*** Opening Material supplied ***

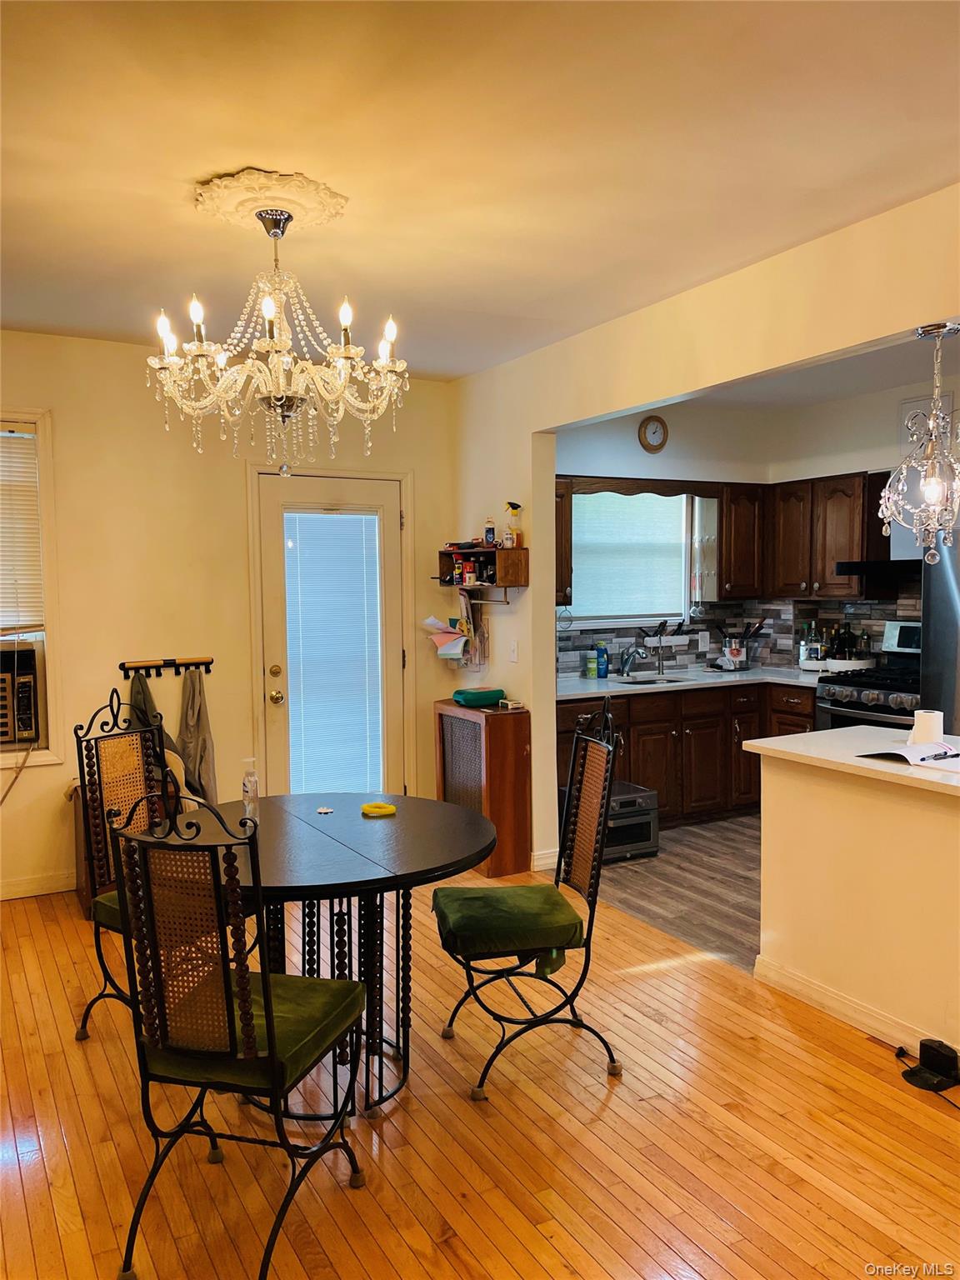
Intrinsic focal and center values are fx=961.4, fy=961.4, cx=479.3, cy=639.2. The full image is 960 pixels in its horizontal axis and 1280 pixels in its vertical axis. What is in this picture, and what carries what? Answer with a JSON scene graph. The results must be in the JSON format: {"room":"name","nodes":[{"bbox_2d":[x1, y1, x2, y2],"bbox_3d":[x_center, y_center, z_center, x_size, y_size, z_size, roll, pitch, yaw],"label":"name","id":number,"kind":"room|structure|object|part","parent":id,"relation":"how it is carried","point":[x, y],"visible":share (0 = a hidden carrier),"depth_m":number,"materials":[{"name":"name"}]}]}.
{"room":"dining room","nodes":[
{"label":"dining room","id":0,"kind":"room"},
{"bbox_2d":[0,330,458,901],"bbox_3d":[-1.928,-0.115,4.787,4.125,2.713,0.150,-3,4,-30],"label":"back wall","id":1,"kind":"structure","parent":0,"point":[48,770],"depth_m":4.86,"materials":[{"name":"beige paint"}]},
{"bbox_2d":[0,410,64,766],"bbox_3d":[-2.519,-0.211,4.394,1.091,1.733,0.162,-3,4,-30],"label":"left window","id":2,"kind":"structure","parent":1,"relation":"in","point":[48,480],"depth_m":4.60,"materials":[{"name":"white"}]},
{"bbox_2d":[0,639,42,745],"bbox_3d":[-2.429,0.258,4.532,0.661,0.455,0.497,-3,4,-30],"label":"air conditioner","id":3,"kind":"object","parent":2,"relation":"in","point":[30,684],"visible":0.96,"depth_m":4.46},
{"bbox_2d":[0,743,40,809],"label":"power cord","id":4,"kind":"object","parent":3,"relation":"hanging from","point":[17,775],"visible":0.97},
{"bbox_2d":[0,426,43,635],"bbox_3d":[-2.512,-0.488,4.413,0.914,1.008,0.054,-3,4,-30],"label":"window blind","id":5,"kind":"object","parent":2,"relation":"attached to","point":[3,622],"visible":0.9,"depth_m":4.58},
{"bbox_2d":[0,869,77,899],"bbox_3d":[-2.672,1.219,4.379,2.643,0.097,0.015,-3,4,-30],"label":"baseboard","id":6,"kind":"structure","parent":1,"relation":"attached to","point":[51,880],"depth_m":4.68,"materials":[{"name":"white paint"}]},
{"bbox_2d":[120,655,214,675],"bbox_3d":[-1.569,0.124,4.856,0.456,0.061,0.066,-3,4,-30],"label":"coat rack","id":7,"kind":"object","parent":1,"relation":"attached to","point":[170,665],"visible":0.98,"depth_m":4.85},
{"bbox_2d":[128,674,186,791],"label":"jacket","id":8,"kind":"object","parent":7,"relation":"hanging from","point":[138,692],"visible":0.31,"depth_m":4.73,"materials":[{"name":"fabric"}]},
{"bbox_2d":[178,666,217,806],"bbox_3d":[-1.452,0.527,4.910,0.189,0.734,0.148,-3,4,-30],"label":"jacket","id":9,"kind":"object","parent":7,"relation":"hanging from","point":[191,708],"visible":0.92,"depth_m":4.89,"materials":[{"name":"fabric"}]},
{"bbox_2d":[255,467,406,802],"bbox_3d":[-0.803,0.177,5.388,0.837,2.092,0.142,-3,4,-30],"label":"door","id":10,"kind":"structure","parent":1,"relation":"in","point":[388,571],"depth_m":5.38,"materials":[{"name":"white glass"}]},
{"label":"doorknob","id":11,"kind":"part","parent":10,"relation":"part of","materials":[{"name":"gold metal"}]},
{"bbox_3d":[-1.113,0.324,5.265,0.070,0.074,0.079,-3,4,-30],"label":"doorknob","id":12,"kind":"part","parent":10,"relation":"part of","materials":[{"name":"gold metal"}]},
{"bbox_2d":[284,506,384,796],"bbox_3d":[-0.813,0.111,5.404,0.445,1.589,0.052,-3,4,-30],"label":"door blind","id":13,"kind":"object","parent":10,"relation":"attached to","point":[347,517],"visible":0.96,"depth_m":5.38,"materials":[{"name":"white plastic"}]},
{"bbox_2d":[0,870,959,1279],"bbox_3d":[-0.176,1.439,1.941,4.548,0.077,6.683,-3,4,-30],"label":"wood floor","id":14,"kind":"structure","parent":0,"point":[59,1144],"depth_m":2.62,"materials":[{"name":"brown wood"}]},
{"bbox_2d":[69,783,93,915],"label":"wooden cabinet","id":15,"kind":"object","parent":14,"relation":"on","point":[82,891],"visible":0.17,"depth_m":4.41,"materials":[{"name":"brown wood"}]},
{"bbox_2d":[71,681,178,1042],"bbox_3d":[-1.043,0.739,3.209,0.541,1.130,0.483,2,4,34],"label":"dining chair","id":16,"kind":"object","parent":14,"relation":"on","point":[82,1028],"visible":0.49,"depth_m":3.24,"materials":[{"name":"black metal"}]},
{"bbox_2d":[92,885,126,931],"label":"seat cushion","id":17,"kind":"object","parent":16,"relation":"on","point":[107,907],"visible":0.13,"depth_m":3.05,"materials":[{"name":"fabric"}]},
{"bbox_2d":[108,789,370,1279],"bbox_3d":[-0.540,0.833,2.233,0.455,1.105,0.540,1,4,17],"label":"dining chair","id":18,"kind":"object","parent":14,"relation":"on","point":[241,977],"visible":1,"depth_m":2.07,"materials":[{"name":"black metal"}]},
{"bbox_2d":[139,968,364,1090],"bbox_3d":[-0.526,0.917,2.294,0.412,0.082,0.409,1,4,17],"label":"seat cushion","id":19,"kind":"object","parent":18,"relation":"on","point":[281,1002],"visible":0.54,"depth_m":2.20,"materials":[{"name":"green fabric"}]},
{"bbox_2d":[163,790,495,1117],"bbox_3d":[-0.496,0.970,3.020,1.076,0.764,1.087,-3,4,-30],"label":"dining table","id":20,"kind":"object","parent":14,"relation":"on","point":[431,872],"visible":0.79,"depth_m":2.88,"materials":[{"name":"black wood"}]},
{"bbox_2d":[240,757,259,818],"bbox_3d":[-0.753,0.486,3.154,0.059,0.193,0.059,0,4,7],"label":"sanitizer bottle","id":21,"kind":"object","parent":20,"relation":"on","point":[252,778],"visible":1,"depth_m":3.13,"materials":[{"name":"clear plastic"}]},
{"bbox_2d":[315,805,334,814],"bbox_3d":[-0.523,0.576,3.237,0.060,0.013,0.064,0,4,2],"label":"object","id":22,"kind":"object","parent":20,"relation":"on","point":[322,810],"visible":0.99,"depth_m":3.23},
{"bbox_2d":[360,800,397,817],"bbox_3d":[-0.339,0.567,3.229,0.118,0.024,0.118,-3,4,-30],"label":"yellow object","id":23,"kind":"object","parent":20,"relation":"on","point":[367,807],"visible":0.99,"depth_m":3.20,"materials":[{"name":"yellow"}]},
{"bbox_2d":[435,697,530,878],"bbox_3d":[0.006,0.786,5.217,0.288,0.841,0.612,-3,4,-30],"label":"wooden cabinet","id":24,"kind":"object","parent":14,"relation":"on","point":[502,719],"visible":0.8,"depth_m":5.00,"materials":[{"name":"brown wood"}]},
{"bbox_2d":[451,687,505,707],"bbox_3d":[-0.001,0.310,5.213,0.269,0.070,0.205,-3,4,-30],"label":"green container","id":25,"kind":"object","parent":24,"relation":"on","point":[486,697],"visible":0.99,"depth_m":5.13,"materials":[{"name":"green plastic"}]},
{"bbox_2d":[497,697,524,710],"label":"small box","id":26,"kind":"object","parent":24,"relation":"on","point":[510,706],"visible":0.99,"depth_m":4.99,"materials":[{"name":"white"}]},
{"bbox_2d":[436,696,622,1099],"bbox_3d":[0.147,0.786,3.034,0.537,1.105,0.480,-1,4,-12],"label":"chair","id":27,"kind":"object","parent":14,"relation":"on","point":[610,748],"visible":0.99,"depth_m":2.96,"materials":[{"name":"black metal"}]},
{"bbox_2d":[434,884,586,958],"bbox_3d":[0.097,0.875,3.009,0.430,0.096,0.418,-1,4,-11],"label":"seat cushion","id":28,"kind":"object","parent":27,"relation":"on","point":[576,926],"visible":0.89,"depth_m":2.88,"materials":[{"name":"green fabric"}]},
{"bbox_2d":[900,1037,959,1092],"bbox_3d":[1.374,1.278,2.909,0.160,0.110,0.143,-3,4,-30],"label":"black device","id":29,"kind":"object","parent":14,"relation":"on","point":[924,1047],"visible":0.99,"depth_m":2.89,"materials":[{"name":"black plastic"}]},
{"bbox_2d":[0,0,959,381],"bbox_3d":[-0.184,-1.348,2.022,4.447,0.107,6.315,-3,4,-30],"label":"ceiling","id":30,"kind":"structure","parent":0,"point":[286,138],"depth_m":2.63,"materials":[{"name":"white paint"}]},
{"bbox_2d":[194,169,346,231],"bbox_3d":[-0.656,-1.334,2.992,0.435,0.057,0.443,-3,4,-30],"label":"ceiling medallion","id":31,"kind":"object","parent":30,"relation":"attached to","point":[299,211],"visible":0.93,"depth_m":2.91,"materials":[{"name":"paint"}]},
{"bbox_2d":[145,194,408,483],"bbox_3d":[-0.618,-0.917,3.018,0.802,0.840,0.798,-3,4,-30],"label":"chandelier","id":32,"kind":"object","parent":31,"relation":"hanging from","point":[220,388],"visible":0.99,"depth_m":2.93,"materials":[{"name":"glass"}]},
{"bbox_2d":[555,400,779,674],"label":"kitchen back wall","id":33,"kind":"structure","parent":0,"point":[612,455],"depth_m":6.28,"materials":[{"name":"paint"}]},
{"bbox_2d":[555,476,573,603],"bbox_3d":[0.280,-0.607,5.919,0.510,0.782,0.356,-3,4,-30],"label":"upper cabinet","id":34,"kind":"object","parent":33,"relation":"attached to","point":[565,577],"visible":0.18,"depth_m":5.89,"materials":[{"name":"brown wood"}]},
{"bbox_2d":[566,488,694,628],"bbox_3d":[0.946,-0.573,6.418,1.036,1.007,0.140,-3,4,-30],"label":"kitchen window","id":35,"kind":"structure","parent":33,"relation":"in","point":[618,622],"depth_m":6.48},
{"bbox_2d":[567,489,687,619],"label":"window blind","id":36,"kind":"object","parent":35,"relation":"attached to","point":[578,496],"visible":0.78,"depth_m":6.43,"materials":[{"name":"white fabric"}]},
{"bbox_2d":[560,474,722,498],"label":"wooden valance","id":37,"kind":"object","parent":33,"relation":"attached to","point":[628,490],"visible":0.96,"depth_m":6.11,"materials":[{"name":"brown wood"}]},
{"bbox_2d":[637,415,669,452],"bbox_3d":[1.130,-1.333,6.243,0.216,0.244,0.040,-3,4,-30],"label":"wall clock","id":38,"kind":"object","parent":33,"relation":"attached to","point":[655,431],"visible":0.99,"depth_m":6.23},
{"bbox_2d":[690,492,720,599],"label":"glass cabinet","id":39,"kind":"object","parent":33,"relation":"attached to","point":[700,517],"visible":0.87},
{"bbox_2d":[557,580,919,677],"bbox_3d":[1.600,-0.040,5.731,2.470,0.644,1.508,-3,4,-30],"label":"tile backsplash","id":40,"kind":"structure","parent":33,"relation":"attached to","point":[581,638],"depth_m":6.58,"materials":[{"name":"tile"}]},
{"bbox_2d":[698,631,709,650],"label":"wall outlet","id":41,"kind":"object","parent":40,"relation":"attached to","point":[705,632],"visible":0.98,"depth_m":6.61,"materials":[{"name":"white plastic"}]},
{"bbox_2d":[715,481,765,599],"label":"upper cabinet","id":42,"kind":"object","parent":33,"relation":"attached to","point":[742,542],"visible":0.83,"depth_m":6.43,"materials":[{"name":"brown wood"}]},
{"bbox_2d":[584,812,759,972],"bbox_3d":[2.072,1.241,4.981,2.886,0.063,3.939,-3,4,-30],"label":"kitchen floor","id":43,"kind":"structure","parent":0,"point":[705,842],"depth_m":4.78,"materials":[{"name":"brown"}]},
{"bbox_2d":[600,780,658,859],"bbox_3d":[0.715,1.011,5.376,0.394,0.351,0.427,-3,4,-30],"label":"toaster oven","id":44,"kind":"object","parent":43,"relation":"on","point":[634,800],"visible":0.51,"depth_m":5.23,"materials":[{"name":"silver metal"}]},
{"bbox_2d":[555,678,814,829],"bbox_3d":[1.242,0.709,6.087,2.060,0.856,0.703,-3,4,-30],"label":"base cabinet","id":45,"kind":"object","parent":43,"relation":"on","point":[568,741],"visible":0.42,"depth_m":5.82,"materials":[{"name":"brown wood"}]},
{"bbox_2d":[557,664,825,699],"bbox_3d":[1.386,0.260,6.085,2.334,0.040,0.835,-3,4,-30],"label":"countertop","id":46,"kind":"structure","parent":45,"relation":"on","point":[750,673],"depth_m":5.94,"materials":[{"name":"white stone"}]},
{"bbox_2d":[585,650,598,678],"bbox_3d":[0.707,0.153,6.044,0.072,0.185,0.067,-3,4,-30],"label":"bottle","id":47,"kind":"object","parent":46,"relation":"on","point":[592,667],"visible":0.99,"depth_m":6.02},
{"bbox_2d":[595,642,609,677],"bbox_3d":[0.773,0.130,6.054,0.081,0.220,0.072,-3,4,-30],"label":"blue bottle","id":48,"kind":"object","parent":46,"relation":"on","point":[602,652],"visible":0.99,"depth_m":6.02,"materials":[{"name":"blue plastic"}]},
{"bbox_2d":[618,644,647,677],"bbox_3d":[0.989,0.135,6.108,0.124,0.210,0.256,-3,4,-30],"label":"faucet","id":49,"kind":"object","parent":46,"relation":"on","point":[626,660],"visible":0.99,"depth_m":6.15,"materials":[{"name":"silver metal"}]},
{"bbox_2d":[609,674,694,686],"bbox_3d":[1.092,0.356,5.978,0.565,0.166,0.436,-3,4,-30],"label":"sink","id":50,"kind":"object","parent":46,"relation":"in","point":[652,682],"visible":0.27,"depth_m":6.16,"materials":[{"name":"silver metal"}]},
{"bbox_2d":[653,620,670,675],"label":"faucet","id":51,"kind":"object","parent":46,"relation":"on","point":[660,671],"visible":0.99,"depth_m":6.33,"materials":[{"name":"silver metal"}]},
{"bbox_2d":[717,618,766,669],"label":"utensil holder","id":52,"kind":"object","parent":46,"relation":"on","point":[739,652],"visible":0.94,"depth_m":6.61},
{"bbox_2d":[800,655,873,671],"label":"tray","id":53,"kind":"object","parent":46,"relation":"on","point":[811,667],"visible":0.68,"depth_m":6.08,"materials":[{"name":"white"}]},
{"bbox_2d":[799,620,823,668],"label":"bottle","id":54,"kind":"object","parent":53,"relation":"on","point":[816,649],"visible":0.98,"depth_m":6.34,"materials":[{"name":"glass"}]},
{"bbox_2d":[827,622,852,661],"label":"bottle","id":55,"kind":"object","parent":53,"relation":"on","point":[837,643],"visible":0.87,"depth_m":6.21,"materials":[{"name":"glass"}]},
{"bbox_2d":[814,620,924,734],"bbox_3d":[2.447,0.536,5.565,0.730,1.224,0.767,-3,4,-30],"label":"stove","id":56,"kind":"object","parent":43,"relation":"on","point":[890,636],"visible":0.28,"depth_m":5.54,"materials":[{"name":"metal"}]},
{"bbox_2d":[920,534,959,735],"bbox_3d":[2.809,0.299,4.870,0.846,1.772,0.894,-3,4,-30],"label":"refrigerator","id":57,"kind":"object","parent":43,"relation":"on","point":[945,606],"visible":0.55,"depth_m":4.89,"materials":[{"name":"silver metal"}]},
{"bbox_2d":[453,185,959,875],"bbox_3d":[1.430,-0.028,3.097,0.128,2.718,6.335,-3,4,-30],"label":"partition wall","id":58,"kind":"structure","parent":0,"point":[732,377],"depth_m":4.05,"materials":[{"name":"beige paint"}]},
{"bbox_2d":[436,543,528,590],"bbox_3d":[-0.003,-0.383,5.282,0.246,0.250,0.616,-3,4,-30],"label":"wall shelf","id":59,"kind":"object","parent":58,"relation":"attached to","point":[507,552],"visible":0.96,"depth_m":5.13,"materials":[{"name":"brown wood"}]},
{"bbox_2d":[422,595,471,662],"bbox_3d":[-0.179,-0.053,5.415,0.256,0.355,0.310,-3,4,-30],"label":"paper stack","id":60,"kind":"object","parent":59,"relation":"hanging from","point":[431,622],"visible":0.91,"depth_m":5.39,"materials":[{"name":"paper"}]},
{"bbox_2d":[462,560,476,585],"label":"spice jar","id":61,"kind":"object","parent":59,"relation":"in","point":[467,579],"visible":0.99,"depth_m":5.41,"materials":[{"name":"red"}]},
{"bbox_2d":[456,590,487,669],"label":"hanging organizer","id":62,"kind":"object","parent":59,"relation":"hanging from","point":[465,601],"visible":0.92,"depth_m":5.54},
{"bbox_2d":[483,518,495,545],"bbox_3d":[0.056,-0.578,5.247,0.056,0.148,0.056,2,4,31],"label":"bottle","id":63,"kind":"object","parent":59,"relation":"on","point":[489,531],"visible":0.94,"depth_m":5.23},
{"bbox_2d":[504,500,523,548],"bbox_3d":[0.186,-0.604,5.132,0.087,0.259,0.085,-3,4,-30],"label":"spray bottle","id":64,"kind":"object","parent":59,"relation":"on","point":[517,507],"visible":0.98,"depth_m":5.12,"materials":[{"name":"plastic"}]},
{"bbox_2d":[507,638,519,662],"bbox_3d":[0.177,0.062,5.129,0.017,0.119,0.074,-3,4,-30],"label":"light switch","id":65,"kind":"object","parent":58,"relation":"attached to","point":[515,652],"visible":0.98,"depth_m":5.12,"materials":[{"name":"white plastic"}]},
{"bbox_2d":[530,847,559,870],"bbox_3d":[0.253,1.154,5.149,0.103,0.094,0.288,-3,4,-30],"label":"baseboard","id":66,"kind":"structure","parent":58,"relation":"attached to","point":[552,862],"depth_m":5.05,"materials":[{"name":"white paint"}]},
{"bbox_2d":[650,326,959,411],"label":"kitchen ceiling","id":67,"kind":"structure","parent":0,"point":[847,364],"depth_m":5.67,"materials":[{"name":"white paint"}]},
{"bbox_2d":[877,322,959,566],"bbox_3d":[1.504,-0.636,3.170,0.329,0.808,0.327,2,4,30],"label":"pendant light","id":68,"kind":"object","parent":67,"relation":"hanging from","point":[932,490],"visible":1,"depth_m":3.14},
{"bbox_2d":[753,746,959,1059],"bbox_3d":[1.625,0.899,2.831,0.146,0.885,2.148,-3,4,-30],"label":"half wall","id":69,"kind":"structure","parent":0,"point":[877,818],"depth_m":3.24,"materials":[{"name":"paint"}]},
{"bbox_2d":[752,953,948,1064],"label":"baseboard","id":70,"kind":"structure","parent":69,"relation":"attached to","point":[832,996],"depth_m":3.31,"materials":[{"name":"white paint"}]},
{"bbox_2d":[745,725,959,797],"bbox_3d":[1.664,0.414,3.234,0.901,0.037,1.433,-3,4,-30],"label":"peninsula countertop","id":71,"kind":"structure","parent":69,"relation":"attached to","point":[847,732],"depth_m":3.33,"materials":[{"name":"white stone"}]},
{"bbox_2d":[857,740,959,769],"bbox_3d":[1.477,0.379,3.204,0.305,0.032,0.302,-3,4,-30],"label":"paper","id":72,"kind":"object","parent":71,"relation":"on","point":[918,748],"visible":0.98,"depth_m":3.16,"materials":[{"name":"white paper"}]},
{"bbox_2d":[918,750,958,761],"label":"pen","id":73,"kind":"object","parent":72,"relation":"on","point":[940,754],"visible":0.99,"depth_m":3.12,"materials":[{"name":"black plastic"}]},
{"bbox_2d":[909,709,944,744],"bbox_3d":[1.588,0.317,3.413,0.114,0.120,0.112,-3,4,-30],"label":"paper roll","id":74,"kind":"object","parent":71,"relation":"on","point":[918,719],"visible":0.85,"depth_m":3.37,"materials":[{"name":"white paper"}]},
{"bbox_2d":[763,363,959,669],"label":"kitchen right wall","id":75,"kind":"structure","parent":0,"point":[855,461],"depth_m":6.12,"materials":[{"name":"paint"}]},
{"bbox_2d":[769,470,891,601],"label":"upper cabinet","id":76,"kind":"object","parent":75,"relation":"attached to","point":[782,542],"visible":0.9,"depth_m":6.12,"materials":[{"name":"brown wood"}]},
{"bbox_2d":[838,557,920,581],"bbox_3d":[2.538,-0.431,5.560,0.554,0.105,0.734,-3,4,-30],"label":"range hood","id":77,"kind":"object","parent":75,"relation":"attached to","point":[855,566],"visible":0.64,"depth_m":5.52,"materials":[{"name":"black metal"}]},
{"bbox_2d":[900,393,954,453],"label":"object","id":78,"kind":"object","parent":75,"relation":"attached to","point":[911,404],"visible":0.46,"depth_m":5.74,"materials":[{"name":"white"}]}
]}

*** Closing Material supplied ***

• [Activity]
Look through the data and show every line containing "wooden".

• [Task solution]
{"bbox_2d":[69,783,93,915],"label":"wooden cabinet","id":15,"kind":"object","parent":14,"relation":"on","point":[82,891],"visible":0.17,"depth_m":4.41,"materials":[{"name":"brown wood"}]},
{"bbox_2d":[435,697,530,878],"bbox_3d":[0.006,0.786,5.217,0.288,0.841,0.612,-3,4,-30],"label":"wooden cabinet","id":24,"kind":"object","parent":14,"relation":"on","point":[502,719],"visible":0.8,"depth_m":5.00,"materials":[{"name":"brown wood"}]},
{"bbox_2d":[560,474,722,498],"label":"wooden valance","id":37,"kind":"object","parent":33,"relation":"attached to","point":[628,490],"visible":0.96,"depth_m":6.11,"materials":[{"name":"brown wood"}]},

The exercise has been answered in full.